By recognizing the functional equivalence of the Canadian and American regulatory systems, both governments avoid having to undertake complicated efforts to change existing regulations to converge on a new common approach, as was attempted in the NAFTA working groups, the SPP and the RCCs.
Another benefit of the MRFE model is that it would create, to borrow a phrase from President Trump, lots of winners immediately. Any firm with a regulated product or service and any individual with earned skills training would be able to enter the other market and compete for business without an additional set of applications and attestations to a new set of regulators. For those doing business in Canada and the United States, this would cut the regulatory compliance burden in half. For SMEs that don’t employ legions of lawyers, it would generate immediate new opportunities that would be too costly to pursue otherwise.
Of course, there would be areas where regulators and businesses would object that the other country’s standards or inspection practices are simply not good enough to be considered functionally equivalent. A mutual recognition agreement between Canada and the United States should include a provision allowing for a time period, perhaps six months, during which regulators or regulated businesses or individuals could submit objections. These objections would be excluded from mutual recognition and placed on a list that would become an agenda for the Canada-US RCC to tackle. Over time, the council could resolve these differences by prompting one side or the other to raise its standards, or by encouraging the two countries to opt for a better, mutually acceptable approach. If either side changes regulations with the result that the government of the other country finds they no longer meet the standard of functional equivalence, a mechanism would allow for mutual recognition to be withdrawn.
MRFE agreements are not unprecedented between two countries that are broadly similar in their approach to regulation: in 2008, the governments of Australia and New Zealand adopted the Trans-Tasman Mutual Recognition Arrangement to boost productivity and competitiveness in both economies.
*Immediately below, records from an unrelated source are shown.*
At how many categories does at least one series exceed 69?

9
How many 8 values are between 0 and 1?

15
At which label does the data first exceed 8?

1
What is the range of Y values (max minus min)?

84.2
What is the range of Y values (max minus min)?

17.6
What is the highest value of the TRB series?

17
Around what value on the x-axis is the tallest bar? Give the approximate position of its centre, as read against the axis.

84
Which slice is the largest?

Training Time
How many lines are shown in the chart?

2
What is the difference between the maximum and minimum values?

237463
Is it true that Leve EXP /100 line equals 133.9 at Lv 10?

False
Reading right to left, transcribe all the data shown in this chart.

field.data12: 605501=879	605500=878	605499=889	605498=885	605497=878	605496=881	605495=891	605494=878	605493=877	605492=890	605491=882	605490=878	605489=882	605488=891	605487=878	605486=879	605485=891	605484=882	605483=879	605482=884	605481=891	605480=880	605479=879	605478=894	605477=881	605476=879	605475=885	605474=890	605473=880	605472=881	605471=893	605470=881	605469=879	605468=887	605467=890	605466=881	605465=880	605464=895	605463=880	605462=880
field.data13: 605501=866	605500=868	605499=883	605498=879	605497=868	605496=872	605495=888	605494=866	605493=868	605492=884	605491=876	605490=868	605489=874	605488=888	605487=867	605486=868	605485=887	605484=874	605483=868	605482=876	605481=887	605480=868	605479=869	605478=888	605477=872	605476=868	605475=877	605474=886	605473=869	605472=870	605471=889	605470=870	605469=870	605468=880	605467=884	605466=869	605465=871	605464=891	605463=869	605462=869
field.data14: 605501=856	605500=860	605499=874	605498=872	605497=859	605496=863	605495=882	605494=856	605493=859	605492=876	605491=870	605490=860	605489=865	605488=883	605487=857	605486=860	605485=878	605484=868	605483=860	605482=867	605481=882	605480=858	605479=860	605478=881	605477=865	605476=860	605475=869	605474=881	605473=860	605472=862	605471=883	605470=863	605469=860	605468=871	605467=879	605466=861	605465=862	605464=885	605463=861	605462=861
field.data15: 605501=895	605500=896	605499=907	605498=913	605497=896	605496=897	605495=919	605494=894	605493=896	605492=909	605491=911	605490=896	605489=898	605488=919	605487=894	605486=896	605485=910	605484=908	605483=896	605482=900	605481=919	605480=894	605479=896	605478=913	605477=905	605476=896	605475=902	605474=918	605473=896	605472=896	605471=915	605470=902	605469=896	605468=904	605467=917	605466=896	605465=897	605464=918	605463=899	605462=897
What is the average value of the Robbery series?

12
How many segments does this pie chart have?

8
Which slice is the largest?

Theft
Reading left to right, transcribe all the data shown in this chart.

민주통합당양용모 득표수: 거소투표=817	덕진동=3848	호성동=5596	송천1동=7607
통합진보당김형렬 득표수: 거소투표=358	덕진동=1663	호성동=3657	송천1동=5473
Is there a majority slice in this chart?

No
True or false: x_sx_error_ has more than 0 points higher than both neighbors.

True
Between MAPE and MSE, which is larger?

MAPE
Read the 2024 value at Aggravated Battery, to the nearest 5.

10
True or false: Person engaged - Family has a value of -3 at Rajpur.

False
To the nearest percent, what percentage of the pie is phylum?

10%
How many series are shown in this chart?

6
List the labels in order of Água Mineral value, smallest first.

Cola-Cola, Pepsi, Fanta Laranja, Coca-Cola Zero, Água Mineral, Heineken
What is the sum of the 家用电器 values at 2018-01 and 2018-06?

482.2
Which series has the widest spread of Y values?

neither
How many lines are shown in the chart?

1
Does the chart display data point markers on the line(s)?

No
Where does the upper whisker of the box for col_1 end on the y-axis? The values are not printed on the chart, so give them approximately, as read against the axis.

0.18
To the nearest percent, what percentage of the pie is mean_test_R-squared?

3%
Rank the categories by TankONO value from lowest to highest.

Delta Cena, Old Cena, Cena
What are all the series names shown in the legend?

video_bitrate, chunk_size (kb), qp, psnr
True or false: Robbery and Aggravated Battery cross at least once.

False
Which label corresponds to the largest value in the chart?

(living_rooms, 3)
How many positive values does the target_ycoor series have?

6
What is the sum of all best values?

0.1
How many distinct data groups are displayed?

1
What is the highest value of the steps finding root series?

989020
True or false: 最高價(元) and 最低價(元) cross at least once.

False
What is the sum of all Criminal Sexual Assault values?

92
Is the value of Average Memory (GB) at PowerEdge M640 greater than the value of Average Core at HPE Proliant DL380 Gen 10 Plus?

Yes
Note too that the arrangement was enacted as domestic law in each national parliament, making the basis for mutual recognition subject to domestic constitutional constraints and fully respecting the sovereignty of each country.
However, it is easier to bridge the differences between already similar economies such as those of Australia and New Zealand, or Canada and the United States. What would Canada and the United States do about their other regional economic partner, Mexico?
Mexican firms and workers could obtain an immediate benefit from a US-Canada MRFE agreement, since winning regulatory approval in one of these two markets would be sufficient to allow access to the other. Over time, the MRFE model might also be an option for Mexico, as the United States and Canada show what is required and establishing the approach as workable. The list of objections to functional equivalence of Mexico’s regulations is likely to be longer than the list of such disagreements between Canada and the United States, but the High Level RCC could help to resolve these issues over time.
The first step would be an MRFE agreement between Trump and Trudeau, followed by the adoption of an MRFE law in the US Congress and the Canadian Parliament. The undertaking is not simple, but it has the potential to generate significant growth in trade and economic activity for both countries.
To paraphrase a Trump campaign line, we have tried incrementalism and the results haven’t been great, so now what have we got to lose by trying a new approach?